Mondi Group battles weaker prices for board, paper to post profit
For year to December, Mondi said yesterday that it had posted a €1.1 billion (R18.22bn) profit, nearly unchanged from €1.11bn the previous year.
Despite this, newly appointed chief executive Andrew King said yesterday that it was a robust performance in 2019 against a backdrop of challenging trading conditions as Mondi recommended a 9.2 percent full-year dividend rise to 0.83 per share from 0.76 in 2018.
“A solid operational performance, strong cost control and a good contribution from acquisitions and capital investment projects partially offset the effects of market pressures in a number of key pulp and paper grades,” he said.
He also credited the performance to strong cost control across the group, good contribution from capital investments and acquisitions completed in 2018 as well as the completion of the process to simplify the corporate structure.
Mondi plc and Mondi Ltd merged last year to simplify its business mode.
King, who was last week appointed to the helm of Mondi following the surprise resignation of Peter Oswald in January, said the group had confidence in the structural growth drivers in the packaging sectors in which it operated.
Mondi delivered earnings before interest, tax, depreciation and amortisation (Ebitda) that was down 6 percent to €1.66bn.
Mondi said strong performances from its flexible packaging and engineered materials had helped to mitigate the margin pressures seen in corrugated packaging and uncoated fine paper in the face of market-driven price decreases.
Currency movements had a net positive impact on underlying Ebitda in the period under review.
Mondi said the negative effect of a weaker Turkish lira on its Turkish businesses was “more than offset” by the benefits to certain of our export orientated businesses of a stronger US dollar and weaker South African rand.
Its basic underlying earnings of 171.1 cents per share were down 10 percent compared to 2018, while it saw an operating profit of €1.22bn (below 2018’s €1.32bn) and cash generated from operations of €1.63bn, a decrease from €1.65bn a year prior.
Group revenue was down 3 percent at €7.27bn as a result of a combination of lower average selling prices and lower sales volumes, in turn primarily due to longer planned maintenance shuts and restructuring initiatives, the group said.
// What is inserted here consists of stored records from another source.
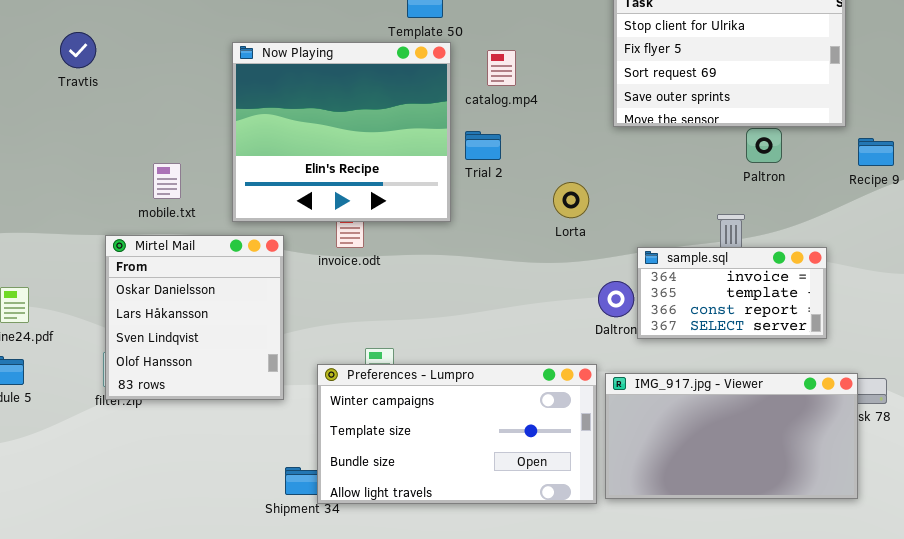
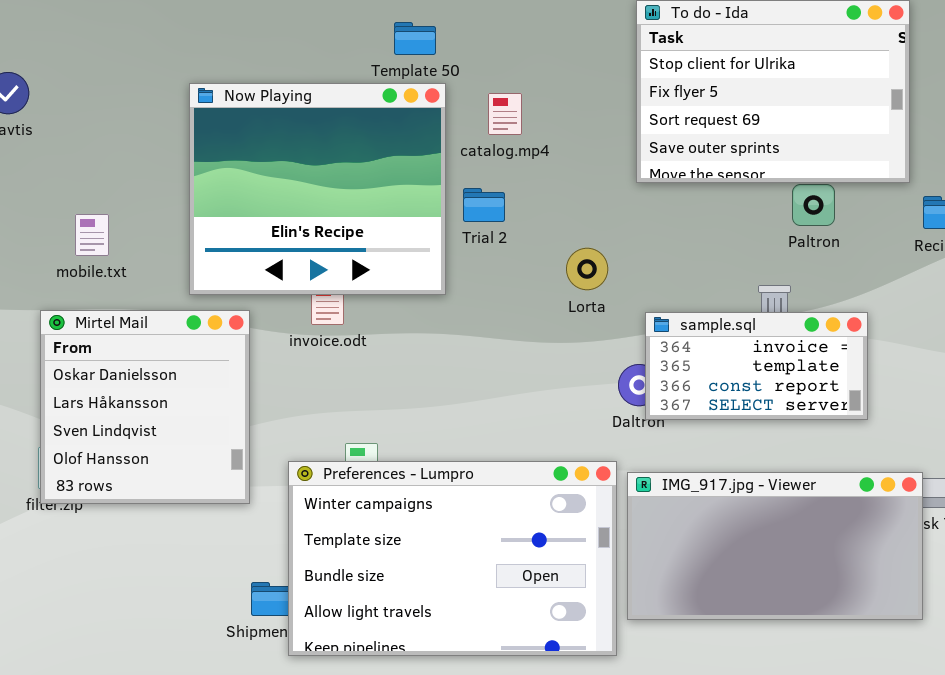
mobile.txt: [153,163,181,199] -> [75,214,109,256], moved
sample.sql: [637,247,827,339] -> [645,312,868,420], moved
Preferences - Lumpro: [317,364,597,504] -> [288,461,617,656], resized

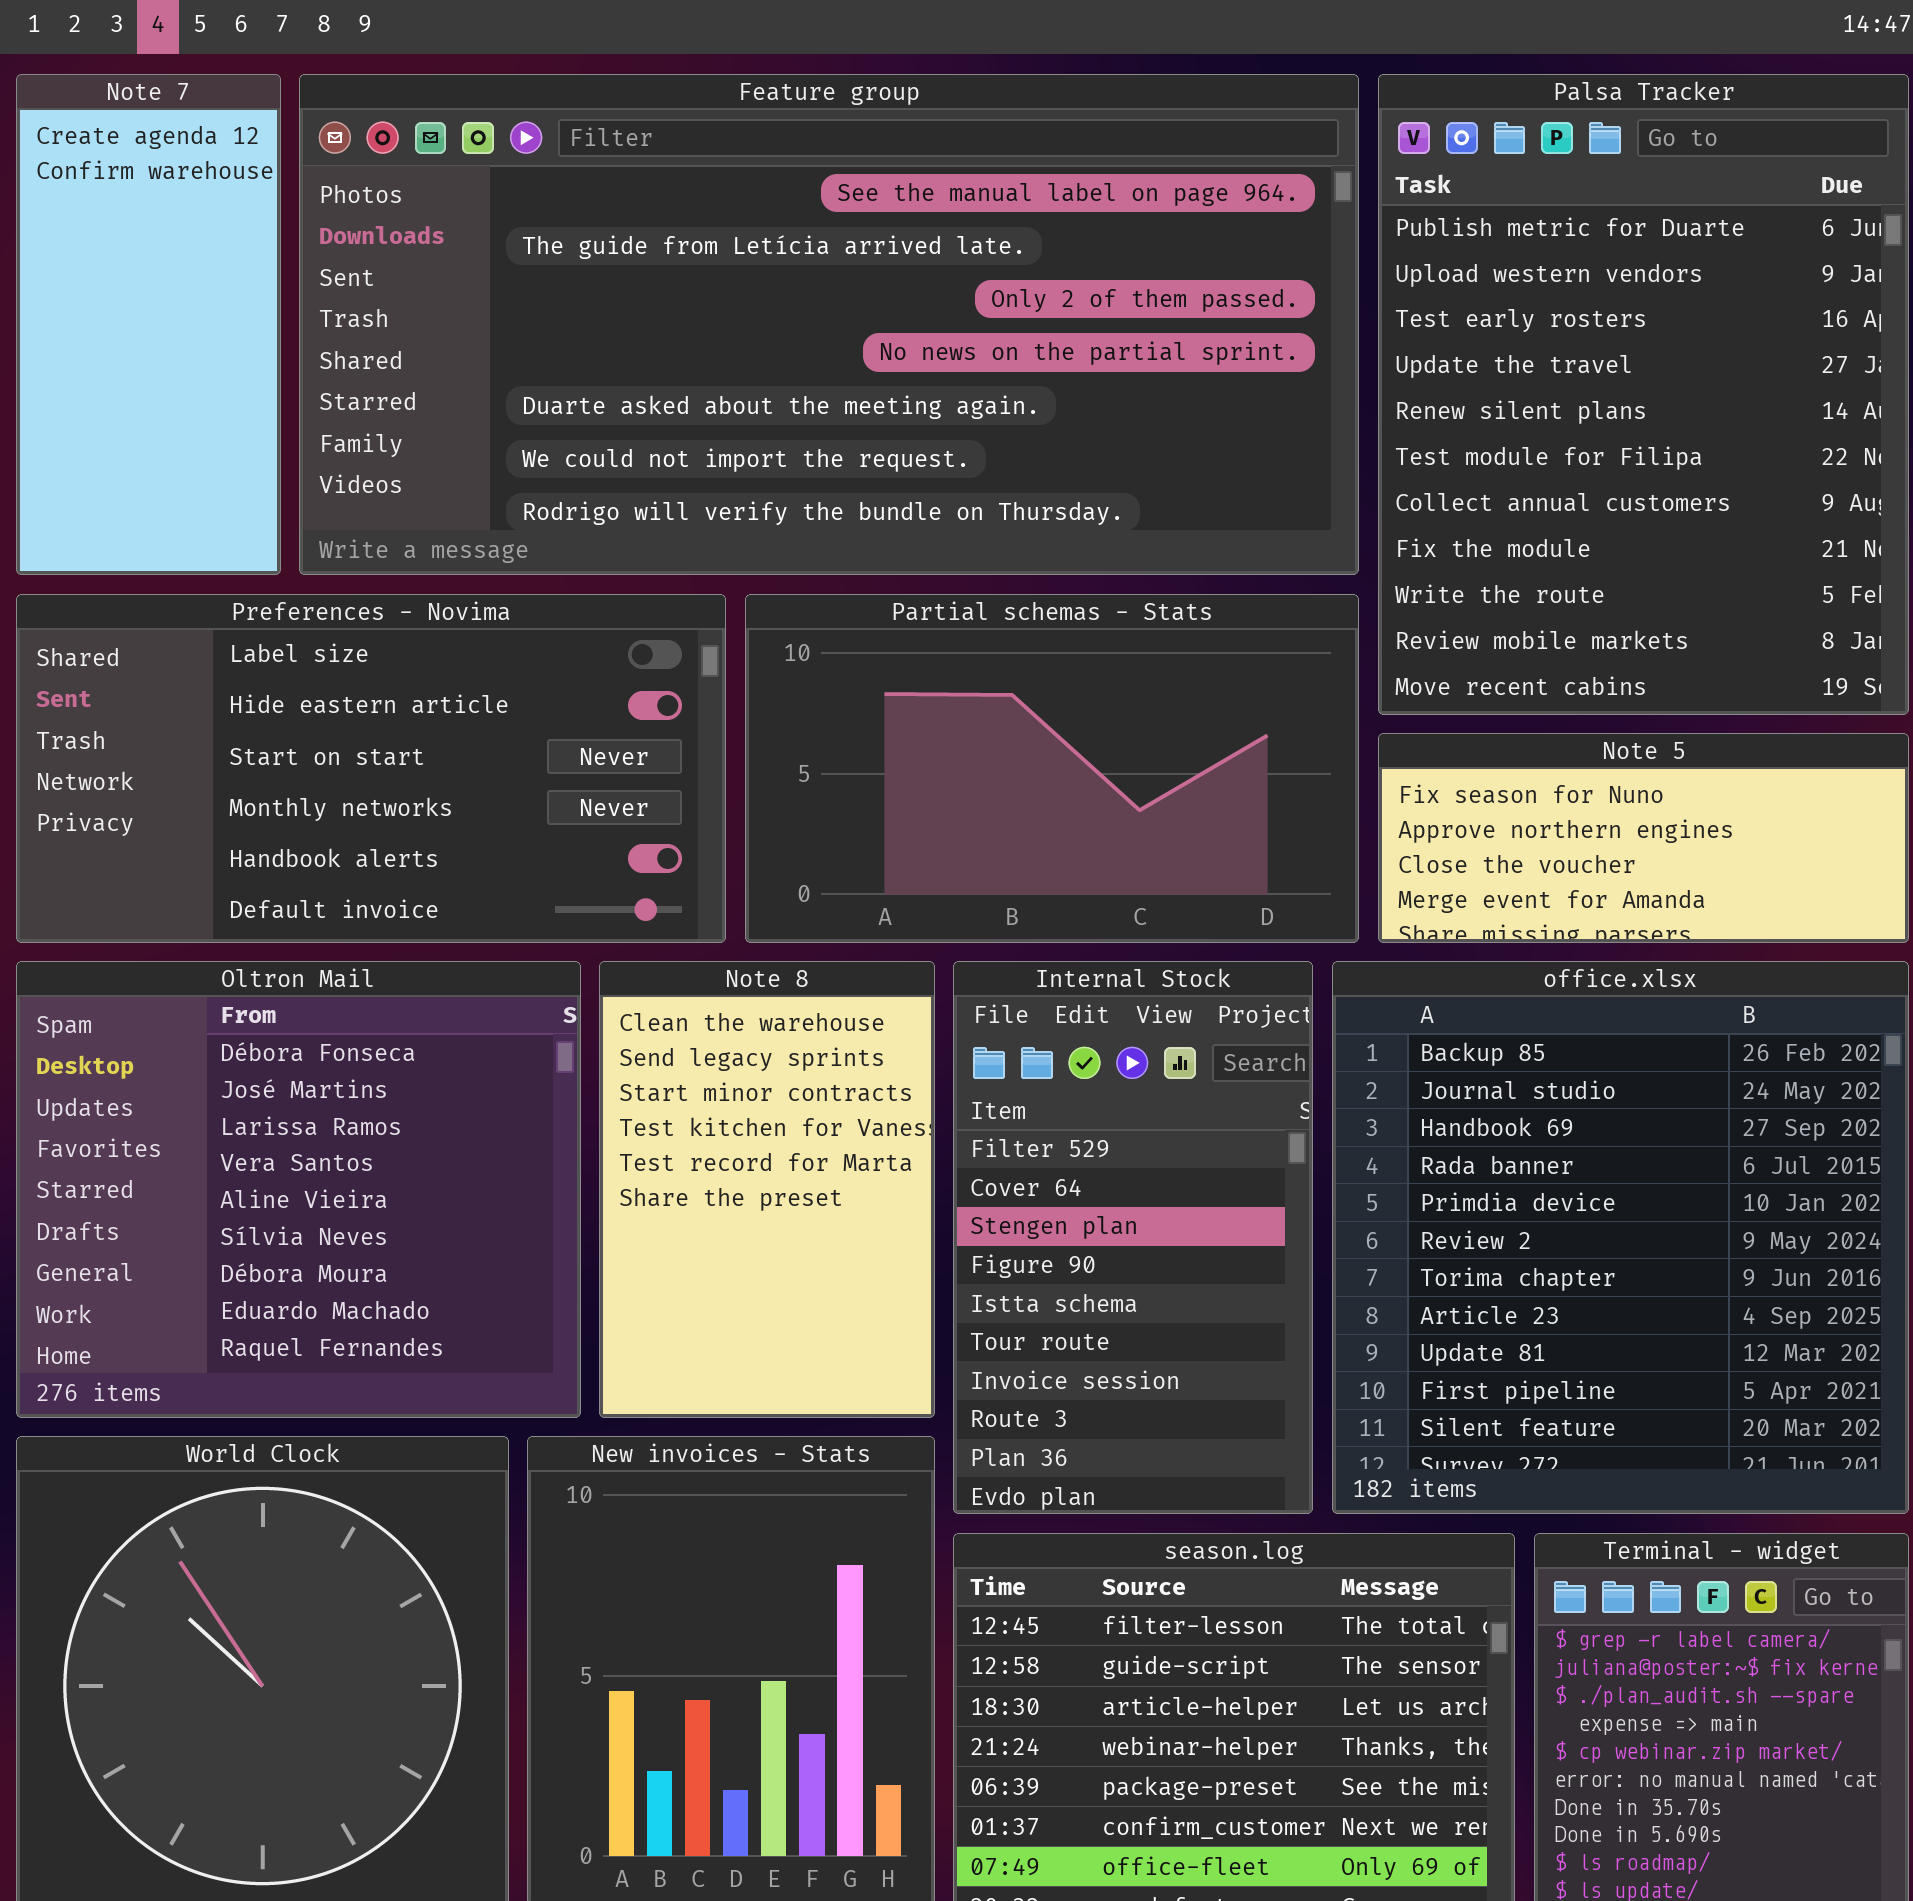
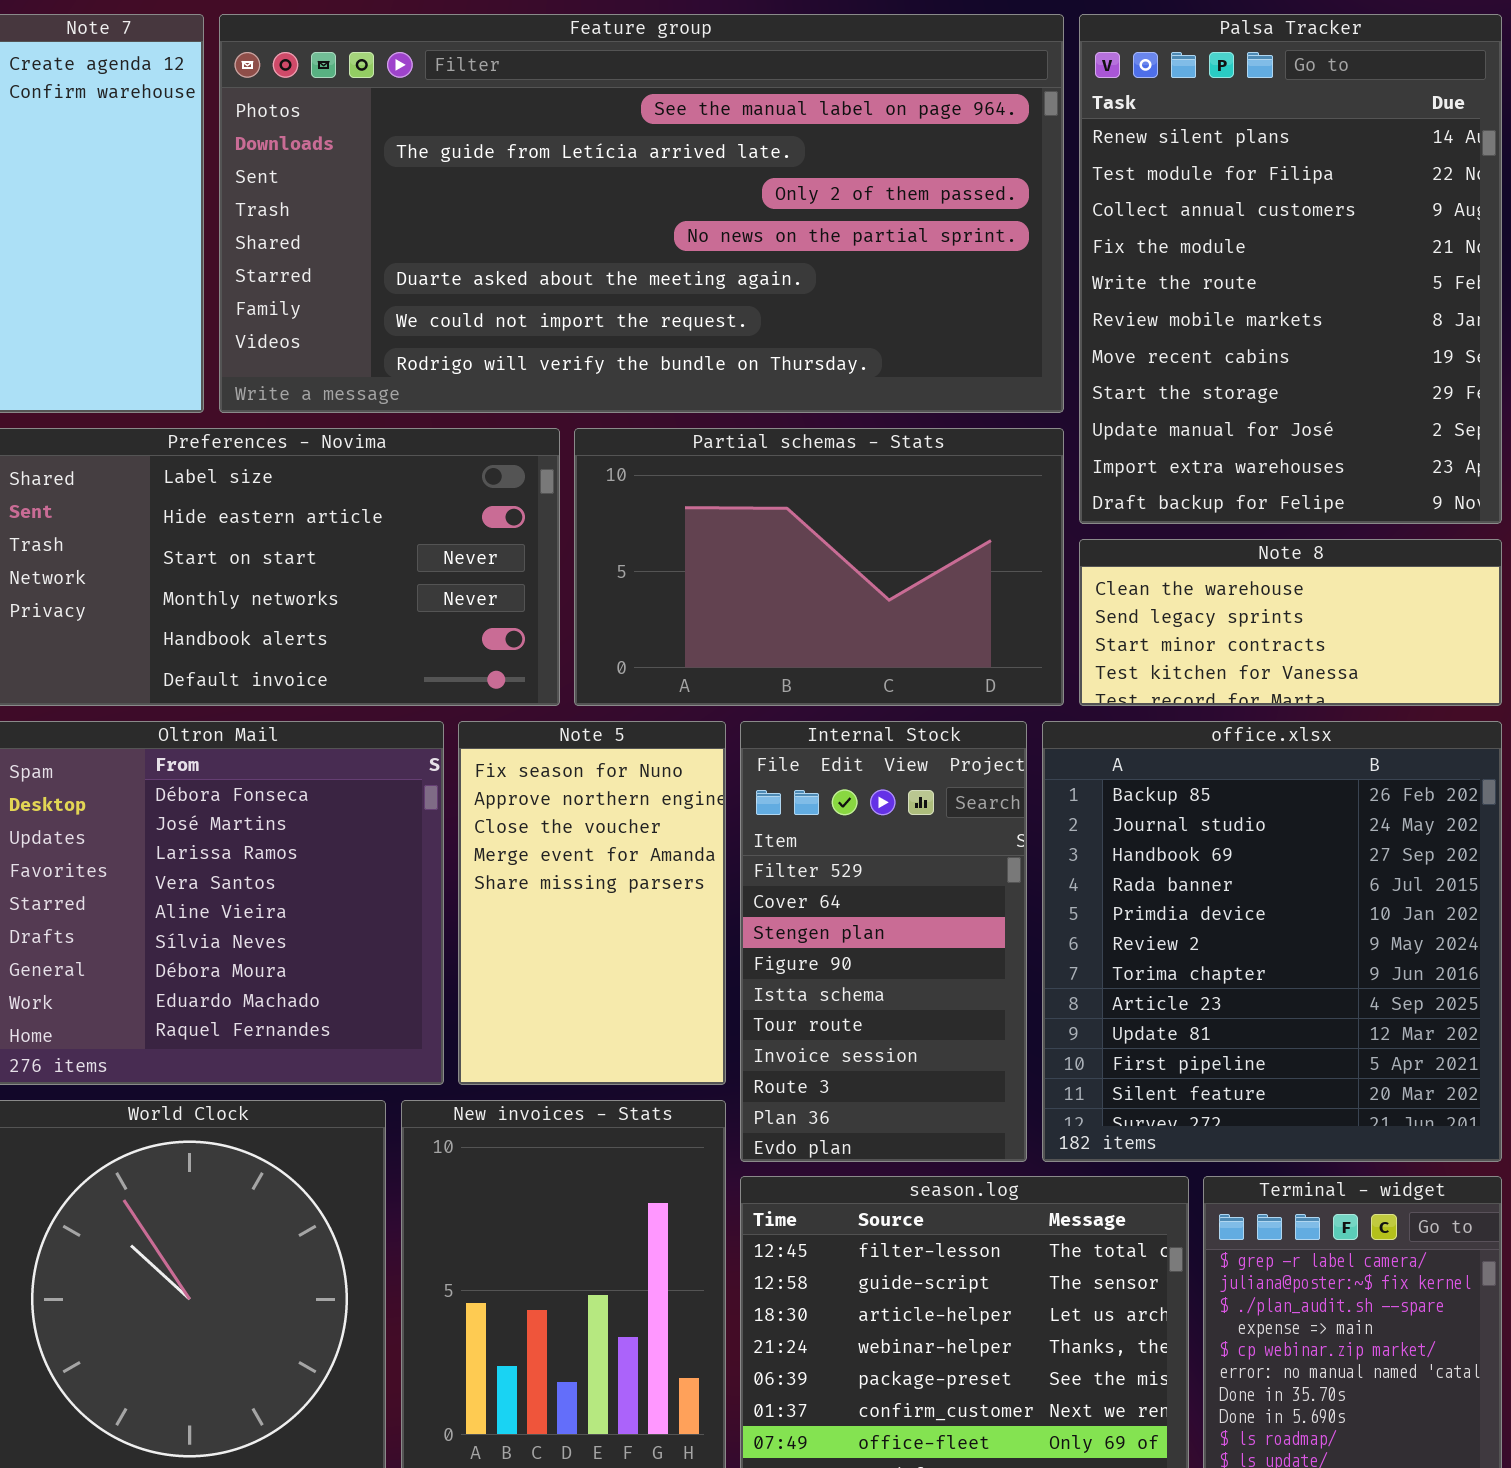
Palsa Tracker: [1378,74,1909,715] -> [1079,14,1502,524], scrolled down 4 rows
Note 5: [1378,733,1909,943] -> [458,721,726,1085], moved, resized
Note 8: [599,961,935,1418] -> [1079,539,1502,706], moved, resized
Wood said Mondi’s capital investment programme to deliver value accretive growth and enhance the ongoing cost competitiveness of its operations remained on track.
“Having commissioned the pulp mill rebuild at our Ruzomberok mill (Slovakia) in the second half of the year, we are making progress on the related investment in a new 300 000 ton kraft top white machine at the same site and previously announced major capital investment projects at our Syktyvkar (Russia) and Steti (Czech Republic) mills,” Wood said.
Looking at input costs, Mondi said they were generally higher year on year. It saw higher wood costs in Russia, South Africa and northern Europe, while costs in some countries in central and eastern Europe were lower due to favourable regional wood supply dynamics.
Driven by Chinese import policies, average benchmark paper for recycling costs were down 21 percent on the prior year, with the rate of decline accelerating in the second half of the year, it said. Chemical costs were higher on average versus the prior year, while energy costs were lower, it said.
Wealth management company Davy Group said although Mondi had significantly underperformed the European packaging sector over the past 12 months, earnings momentum could turn more positive as the year progressed.
Mondi shares closed 1.98 percent higher at R320.22 on the JSE on Thursday.